Apesar das dificuldades, as chegadas da Guatemala não param, principalmente desde que o democrata Joe Biden se tornou presidente Estados Unidos com a promessa de desmantelar as severas políticas migratórias de Donald Trump.
Ao mesmo tempo, o drama humanitário aumenta.
Tapachula "é a maior prisão migratória das Américas", denunciou nesta cidade Luis García, do Centro para a Dignificação Humana, que defende os viajantes.
Miséria
A praça central continua lotada de migrantes, assim como os bancos de remessas - onde recebem ordens de pagamento enviadas por parentes nos Estados Unidos -, calçadas ou qualquer lugar onde possam se abrigar do calor.
O distanciamento para evitar a covid-19 não parece uma preocupação.
O objetivo "é seguir o caminho, porque tenho uma irmã em Miami e outra na Holanda, mas se eu conseguir trabalho, fico aqui", diz à AFP Domingue Paul, haitiano de 40 anos que chegou há um mês do Chile, onde morou por cinco anos.
Depois do terremoto de 2010, que matou cerca de 200.000 pessoas, muitos haitianos foram recebidos nos países da América do Sul, mas encontrar trabalho e renovar sua residência se tornou difícil para milhares que agora perseguem o sonho americano.
A Comissão Mexicana de Ajuda a Refugiados (Comar) "recusou meu agendamento, que deveria ser em 7 de outubro, mas me disseram que não há data disponível", reclama Domingue, que viaja com sua companheira e dois filhos pequenos.
Com o dinheiro que recebe da irmã, paga 5.000 pesos mensais (US $ 250) de aluguel.
A Comar trata uma enxurrada de pedidos. Só este ano, conseguiu cerca de 77.559 autorizações, ultrapassando as 70.400 de todo o ano de 2019.
Sem documentos, os migrantes também não podem trabalhar legalmente, sendo forçados a viver nas ruas de Tapachula ou amontoados em quartos de hotel baratos. Até 15 pessoas coexistem em um único apartamento.
O centro da cidade se tornou uma colônia haitiana com uma rua inteira onde comida e quinquilharias são oferecidas, tranças são trançadas e cabelos cortados.
Desconfiança
Com bebês nos braços, alguns se amontoam nas portas de prédios e bancos, fundindo sua pobreza com a dos mexicanos desta parte do país.
Chiapas é o estado mais pobre do México, com 1,6 milhão de pessoas em extrema precariedade, segundo a estatal Coneval.
Muitos deixaram de tratá-los com empatia e agora os veem com desconfiança.

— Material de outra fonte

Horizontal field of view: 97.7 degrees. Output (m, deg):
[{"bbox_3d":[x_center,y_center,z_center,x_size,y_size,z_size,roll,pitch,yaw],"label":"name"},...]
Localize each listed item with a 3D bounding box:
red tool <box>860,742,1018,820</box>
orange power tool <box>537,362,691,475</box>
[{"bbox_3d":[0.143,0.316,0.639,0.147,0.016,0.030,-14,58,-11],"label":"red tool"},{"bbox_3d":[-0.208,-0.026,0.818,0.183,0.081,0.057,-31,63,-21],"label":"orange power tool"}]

Essa migração "nos afetou tanto economicamente quanto em termos de saúde, crime, drogas, assaltos à mão armada, assassinatos", diz Carmen Mijangos, dona de um estabelecimento de alimentos.
A pedido de cerca de 7.000 migrantes, ONGs tramitam um recurso de proteção para que a justiça permita sua transferência para a Cidade do México e exigem uma solução do presidente esquerdista Andrés Manuel López Obrador.

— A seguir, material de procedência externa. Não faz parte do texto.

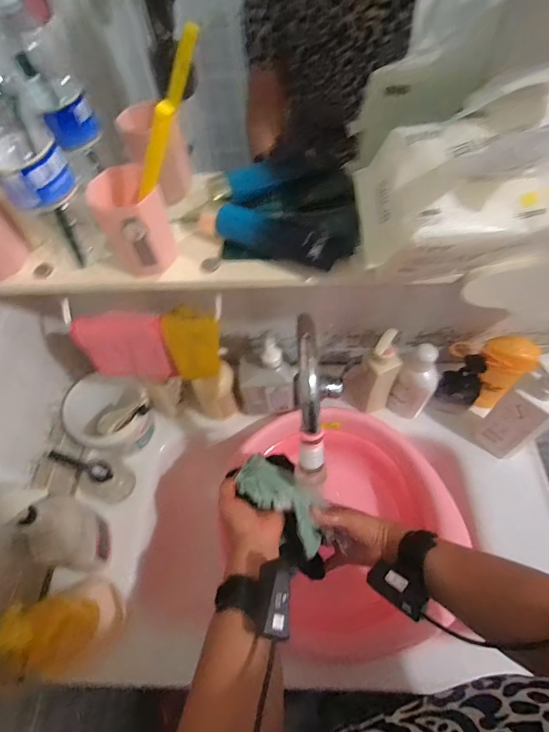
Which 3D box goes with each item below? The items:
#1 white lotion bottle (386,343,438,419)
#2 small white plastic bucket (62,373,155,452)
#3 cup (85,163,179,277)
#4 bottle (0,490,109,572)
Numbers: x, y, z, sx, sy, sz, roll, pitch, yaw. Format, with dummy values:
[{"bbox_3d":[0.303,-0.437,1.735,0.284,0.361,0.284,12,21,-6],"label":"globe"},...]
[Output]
[{"bbox_3d":[0.240,0.035,0.685,0.067,0.185,0.038,39,67,23],"label":"white lotion bottle"},{"bbox_3d":[-0.281,0.092,0.700,0.144,0.123,0.121,28,64,18],"label":"small white plastic bucket"},{"bbox_3d":[-0.149,-0.155,0.429,0.068,0.087,0.075,-21,60,-10],"label":"cup"},{"bbox_3d":[-0.284,0.223,0.538,0.042,0.238,0.090,-1,58,2],"label":"bottle"}]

Mas o governo, que conta com 27 mil soldados posicionados nas fronteiras sul e norte, insiste que continuará a conter a migração ilegal e promoverá, junto com os Estados Unidos e outros países envolvidos, uma estratégia que ataca as raízes do problema.
O represamento também se intensifica pelo fracasso de caravanas recentes, desmontadas à força.
Com medo da repressão ou prisão, alguns migrantes não querem voltar às estradas.
"Não é que eu não queira ir, mas dizem que te atacam com pedras", diz a hondurenha Norma Villanueva, de 28 anos, que chegou há dois meses e não tem escolha a não ser continuar esperando uma resposta com o marido e quatro filhos.